A significant acquisition would follow the company’s track record of purchasing new assets to increase growth during periods of market weakness, said Kyle Sanders, an analyst at Edward Jones.

“They seem to be inching for a big deal, and Larry is probably hunting for elephants right now,” he said.

Shares of BlackRock are down nearly 12% for the year to date, well below the 13.2% gain in the benchmark S&P 500 over the same time.

Hopes that the Federal Reserve could soon be done with its monetary tightening have helped calm investor worries about a potential recession, yet signals from the central bank that it will keep its benchmark interest rate higher for longer have weighed on bond prices, pushing yields near 16-year highs.

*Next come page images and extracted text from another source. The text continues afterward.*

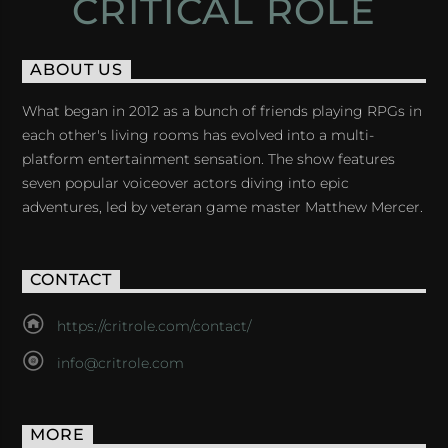
CRITICAL ROLE
ABOUT US
What began in 2012 as a bunch of friends playing RPGs in
each other's living rooms has evolved into a multi-
platform entertainment sensation. The show features
seven popular voiceover actors diving into epic
adventures, led by veteran game master Matthew Mercer.
CONTACT
https://critrole.com/contact/
info@critrole.com
MORE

The firm’s results “underscore continued pressure on industry organic growth that may last longer than currently reflected in investors’ expectations amid higher-for-longer short-term rates,” analysts at Goldman Sachs wrote in a report Friday.

They reiterated Goldman’s buy rating on the stock and its 12-month target price of $726. “While we are encouraged by the firm’s sharper focus on expenses, we expect (BlackRock’s) near-term organic base fee growth to remain muted.”

Investors are likely waiting for yields to peak before making any significant changes in their asset allocation, BlackRock said.

“The long-term trend of clients consolidating more of their portfolios with BlackRock is only accelerating, and underlying business momentum remains strong,” Fink said.

Fink, who said at the company’s investor day in June that he has no plans to retire, did not give any update on the company’s succession plans.

“I’m sticking around, I have more energy,” he said in an interview on CNBC.

Questions over the length of Fink’s tenure and eventual successor will likely become a more important issue for investors as the company expands its offerings in technology services, said Cathy Seifert, an analyst at CFRA.

“I think the firm is at an inflection point, and it will be interesting to see how they grow over the next 12 to 18 months,” she said.

Revenue at BlackRock rose nearly 5% to $4.52 billion from a year earlier, driven by organic growth and the impact of market movements over the past 12 months on average AUM and higher technology services revenue, it said.

The New York-based company’s chief source of revenue is the management fees it earns as a percentage of the total AUM.